ACTIVITY -
Write out the text of every one of the records below word for word, keeping each line as it stands.

SUPPLIED INFORMATION -
--
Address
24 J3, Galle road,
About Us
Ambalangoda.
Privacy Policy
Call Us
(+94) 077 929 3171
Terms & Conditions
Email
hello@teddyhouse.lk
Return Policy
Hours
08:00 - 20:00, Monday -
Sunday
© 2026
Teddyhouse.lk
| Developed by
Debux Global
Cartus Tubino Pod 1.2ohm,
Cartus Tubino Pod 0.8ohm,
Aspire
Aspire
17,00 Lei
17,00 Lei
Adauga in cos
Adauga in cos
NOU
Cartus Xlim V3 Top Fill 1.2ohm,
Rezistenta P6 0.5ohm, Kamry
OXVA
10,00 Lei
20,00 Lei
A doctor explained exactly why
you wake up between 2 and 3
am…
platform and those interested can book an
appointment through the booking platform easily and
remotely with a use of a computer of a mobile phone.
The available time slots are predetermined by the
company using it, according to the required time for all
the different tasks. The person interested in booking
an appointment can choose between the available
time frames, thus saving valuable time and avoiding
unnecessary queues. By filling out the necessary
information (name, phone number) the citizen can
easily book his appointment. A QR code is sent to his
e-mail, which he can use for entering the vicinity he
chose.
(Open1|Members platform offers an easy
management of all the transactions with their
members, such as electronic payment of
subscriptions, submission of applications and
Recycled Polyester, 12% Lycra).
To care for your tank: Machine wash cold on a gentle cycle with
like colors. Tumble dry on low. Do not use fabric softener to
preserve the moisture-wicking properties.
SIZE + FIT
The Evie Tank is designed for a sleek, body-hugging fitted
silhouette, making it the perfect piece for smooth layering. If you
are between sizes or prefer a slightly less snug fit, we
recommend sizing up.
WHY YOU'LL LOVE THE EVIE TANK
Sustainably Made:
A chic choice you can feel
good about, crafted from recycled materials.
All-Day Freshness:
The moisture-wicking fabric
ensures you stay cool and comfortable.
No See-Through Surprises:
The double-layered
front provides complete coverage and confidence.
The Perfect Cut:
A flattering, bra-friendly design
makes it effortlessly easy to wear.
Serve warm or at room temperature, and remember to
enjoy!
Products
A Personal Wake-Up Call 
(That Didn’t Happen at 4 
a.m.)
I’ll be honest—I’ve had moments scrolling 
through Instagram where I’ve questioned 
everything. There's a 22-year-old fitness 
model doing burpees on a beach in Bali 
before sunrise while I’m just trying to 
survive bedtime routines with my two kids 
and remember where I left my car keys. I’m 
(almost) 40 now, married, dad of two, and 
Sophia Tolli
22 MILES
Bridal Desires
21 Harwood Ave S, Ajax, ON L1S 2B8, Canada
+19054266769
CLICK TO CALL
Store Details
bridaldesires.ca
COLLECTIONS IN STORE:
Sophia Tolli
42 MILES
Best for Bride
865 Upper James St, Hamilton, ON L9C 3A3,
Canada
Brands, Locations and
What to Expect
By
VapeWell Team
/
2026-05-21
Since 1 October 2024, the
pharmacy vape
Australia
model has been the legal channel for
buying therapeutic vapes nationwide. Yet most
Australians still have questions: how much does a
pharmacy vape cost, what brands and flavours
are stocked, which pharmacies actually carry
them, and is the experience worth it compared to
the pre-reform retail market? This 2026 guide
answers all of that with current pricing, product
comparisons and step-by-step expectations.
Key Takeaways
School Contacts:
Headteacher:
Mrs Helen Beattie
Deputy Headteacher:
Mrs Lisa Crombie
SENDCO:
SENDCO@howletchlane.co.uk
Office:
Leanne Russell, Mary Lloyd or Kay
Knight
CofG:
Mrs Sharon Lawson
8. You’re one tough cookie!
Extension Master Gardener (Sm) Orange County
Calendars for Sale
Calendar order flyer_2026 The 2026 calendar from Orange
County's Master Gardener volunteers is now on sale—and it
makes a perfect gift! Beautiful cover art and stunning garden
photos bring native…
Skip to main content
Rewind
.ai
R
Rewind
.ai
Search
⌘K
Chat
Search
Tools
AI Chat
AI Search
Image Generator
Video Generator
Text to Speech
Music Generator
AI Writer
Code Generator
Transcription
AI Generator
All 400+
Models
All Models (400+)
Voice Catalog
--
TASK SOLUTION -
Address
24 J3, Galle road,
About Us
Ambalangoda.
Privacy Policy
Call Us
(+94) 077 929 3171
Terms & Conditions
Email
hello@teddyhouse.lk
Return Policy
Hours
08:00 - 20:00, Monday -
Sunday
© 2026
Teddyhouse.lk
| Developed by
Debux Global
Cartus Tubino Pod 1.2ohm,
Cartus Tubino Pod 0.8ohm,
Aspire
Aspire
17,00 Lei
17,00 Lei
Adauga in cos
Adauga in cos
NOU
Cartus Xlim V3 Top Fill 1.2ohm,
Rezistenta P6 0.5ohm, Kamry
OXVA
10,00 Lei
20,00 Lei
A doctor explained exactly why
you wake up between 2 and 3
am…
platform and those interested can book an
appointment through the booking platform easily and
remotely with a use of a computer of a mobile phone.
The available time slots are predetermined by the
company using it, according to the required time for all
the different tasks. The person interested in booking
an appointment can choose between the available
time frames, thus saving valuable time and avoiding
unnecessary queues. By filling out the necessary
information (name, phone number) the citizen can
easily book his appointment. A QR code is sent to his
e-mail, which he can use for entering the vicinity he
chose.
(Open1|Members platform offers an easy
management of all the transactions with their
members, such as electronic payment of
subscriptions, submission of applications and
Recycled Polyester, 12% Lycra).
To care for your tank: Machine wash cold on a gentle cycle with
like colors. Tumble dry on low. Do not use fabric softener to
preserve the moisture-wicking properties.
SIZE + FIT
The Evie Tank is designed for a sleek, body-hugging fitted
silhouette, making it the perfect piece for smooth layering. If you
are between sizes or prefer a slightly less snug fit, we
recommend sizing up.
WHY YOU'LL LOVE THE EVIE TANK
Sustainably Made:
A chic choice you can feel
good about, crafted from recycled materials.
All-Day Freshness:
The moisture-wicking fabric
ensures you stay cool and comfortable.
No See-Through Surprises:
The double-layered
front provides complete coverage and confidence.
The Perfect Cut:
A flattering, bra-friendly design
makes it effortlessly easy to wear.
Serve warm or at room temperature, and remember to
enjoy!
Products
A Personal Wake-Up Call 
(That Didn’t Happen at 4 
a.m.)
I’ll be honest—I’ve had moments scrolling 
through Instagram where I’ve questioned 
everything. There's a 22-year-old fitness 
model doing burpees on a beach in Bali 
before sunrise while I’m just trying to 
survive bedtime routines with my two kids 
and remember where I left my car keys. I’m 
(almost) 40 now, married, dad of two, and 
Sophia Tolli
22 MILES
Bridal Desires
21 Harwood Ave S, Ajax, ON L1S 2B8, Canada
+19054266769
CLICK TO CALL
Store Details
bridaldesires.ca
COLLECTIONS IN STORE:
Sophia Tolli
42 MILES
Best for Bride
865 Upper James St, Hamilton, ON L9C 3A3,
Canada
Brands, Locations and
What to Expect
By
VapeWell Team
/
2026-05-21
Since 1 October 2024, the
pharmacy vape
Australia
model has been the legal channel for
buying therapeutic vapes nationwide. Yet most
Australians still have questions: how much does a
pharmacy vape cost, what brands and flavours
are stocked, which pharmacies actually carry
them, and is the experience worth it compared to
the pre-reform retail market? This 2026 guide
answers all of that with current pricing, product
comparisons and step-by-step expectations.
Key Takeaways
School Contacts:
Headteacher:
Mrs Helen Beattie
Deputy Headteacher:
Mrs Lisa Crombie
SENDCO:
SENDCO@howletchlane.co.uk
Office:
Leanne Russell, Mary Lloyd or Kay
Knight
CofG:
Mrs Sharon Lawson
8. You’re one tough cookie!
Extension Master Gardener (Sm) Orange County
Calendars for Sale
Calendar order flyer_2026 The 2026 calendar from Orange
County's Master Gardener volunteers is now on sale—and it
makes a perfect gift! Beautiful cover art and stunning garden
photos bring native…
Skip to main content
Rewind
.ai
R
Rewind
.ai
Search
⌘K
Chat
Search
Tools
AI Chat
AI Search
Image Generator
Video Generator
Text to Speech
Music Generator
AI Writer
Code Generator
Transcription
AI Generator
All 400+
Models
All Models (400+)
Voice Catalog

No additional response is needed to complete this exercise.